Ok, here is the code:
I get an image from a camera by requests, decode with opencv and then I do the same process as mentioned above in the tutorial of learnopencv. Just to clarify that “for net in range(len(self.net)):” exists because I’m processing the same image for different models, each model one class.
def processa(self,url,username,password,index,sectorXY):
imagem=requests.get(url, auth=HTTPDigestAuth(username, password))
frame = cv2.imdecode(np.fromstring(imagem.content, np.uint8), cv2.IMREAD_UNCHANGED)
tamanho = frame.shape
altura = frame.shape[0]
comprimento = frame.shape[1]
blob = cv2.dnn.blobFromImage(frame, 1 / 255.0, (1280, 1280), swapRB=True, crop=False)
objetos_capturados_frame = []
smoke_detections=False
for net in range(len(self.net)):
print(net)
if str(net) not in self.filtros[index]:
continue
layer_names = self.net[net].getLayerNames()
outputlayers = [layer_names[i-1] for i in self.net[net].getUnconnectedOutLayers()]
self.net[net].setInput(blob)
outputs = self.net[net].forward(outputlayers)
class_ids = []
confidences = [] # Grau de confiança sobre a imagem
caixas = []
rows = outputs[0].shape[1]
x_factor = 3840 / 1280
y_factor = 2160 / 1280
for r in range(rows):
row = outputs[0][0][r]
confidence = row[4]
# Discard bad detections and continue.
if confidence >= (self.confidence/100):
classes_scores = row[5:]
if classes_scores[0] > 0.5:
cx, cy, w, h = row[0], row[1], row[2], row[3]
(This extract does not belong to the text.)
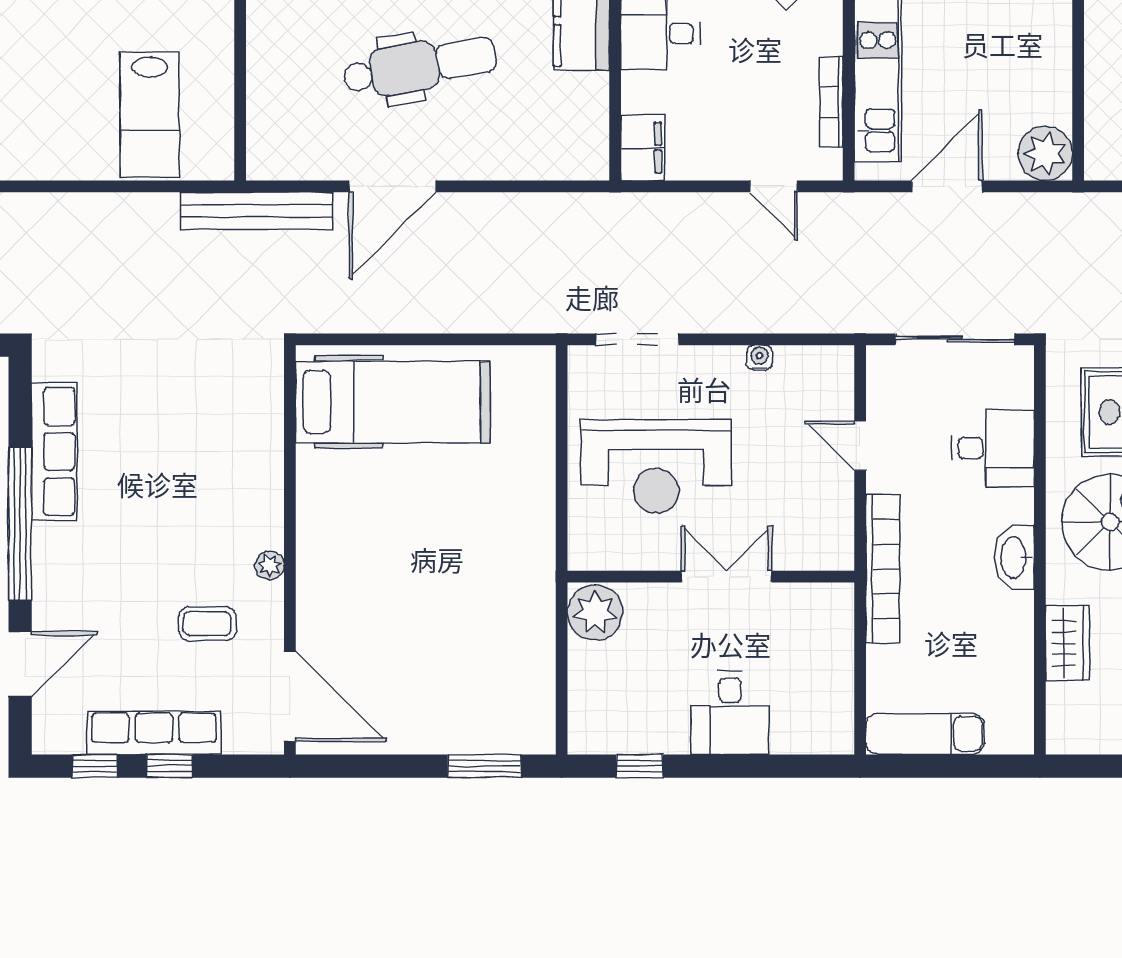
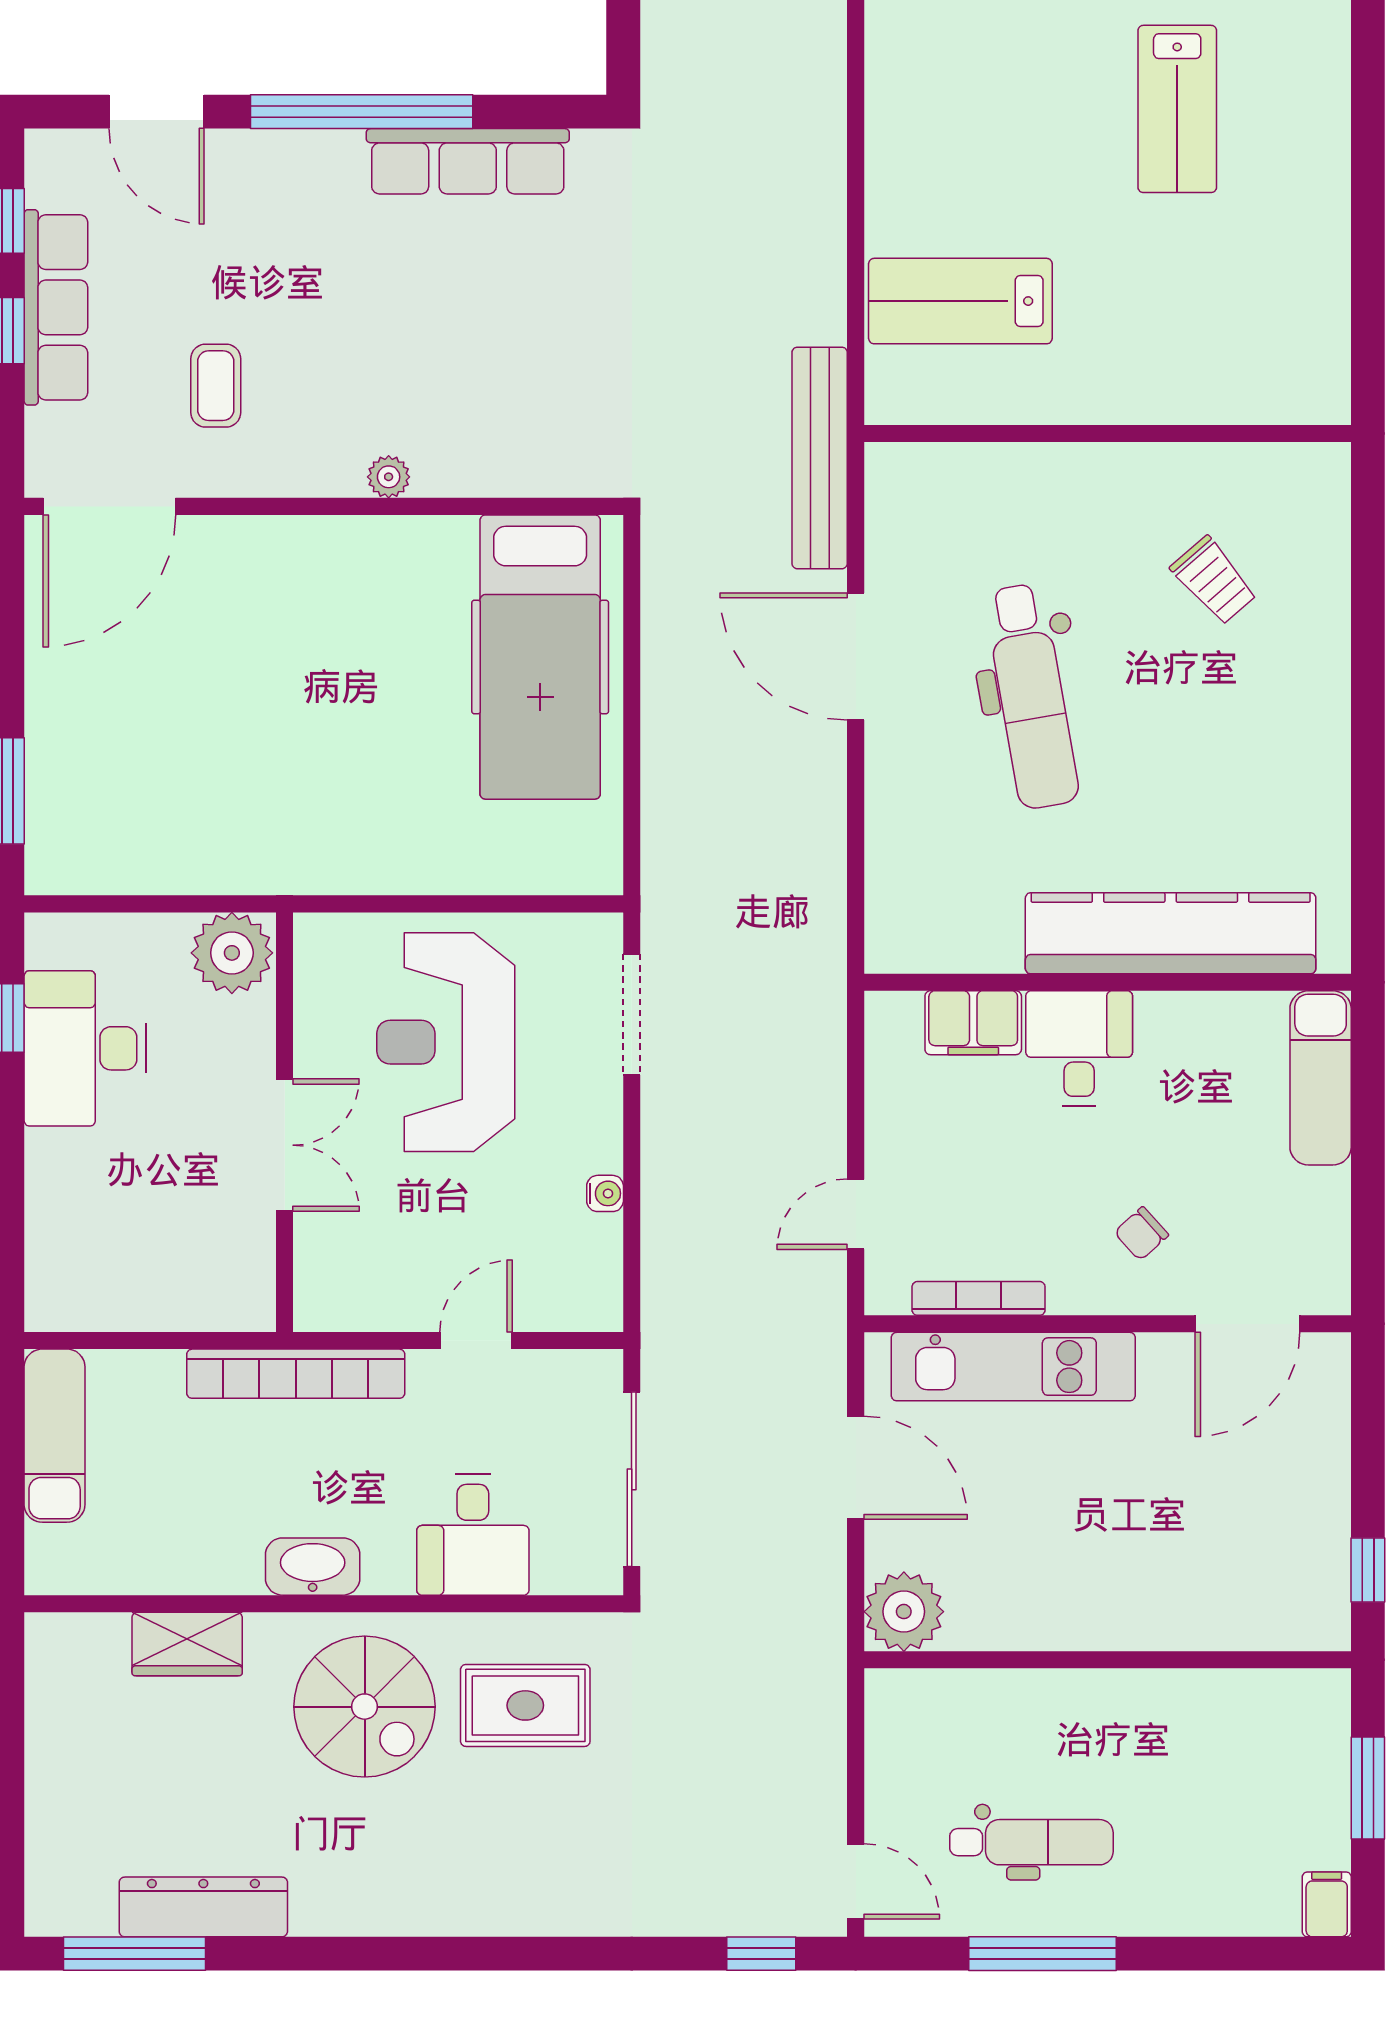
filing cabinet: (643, 148) -> (973, 1023), moved
plant: (270, 565) -> (389, 477), moved
desk: (730, 713) -> (85, 1048), moved, width x1.37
left = int((cx - w/2) * x_factor)
top = int((cy - h/2) * y_factor)
width = int(w * x_factor)
height = int(h * y_factor)
caixas.append([left, top, width, height])
confidences.append(float(confidence))
class_ids.append(net)
indexes = cv2.dnn.NMSBoxes(caixas, confidences, 0.5, 0.4)
if len(indexes) > 0 and net == 0:
smoke_detections=True
for i in indexes:
objeto_no_frame = {}
objetos_capturados_frame_aux=[]
#i = i[0]
caixa = caixas[i]
x = caixa[0]
y = caixa[1]
w = caixa[2]
h = caixa[3]
objeto_no_frame["object_id"] = int(class_ids[i])
objeto_no_frame["confianca"] = round(confidences[i],2)
objeto_no_frame["topLeft"] = [x, y]
objeto_no_frame["bottomRight"] = [w, h]
objetos_capturados_frame.append(objeto_no_frame)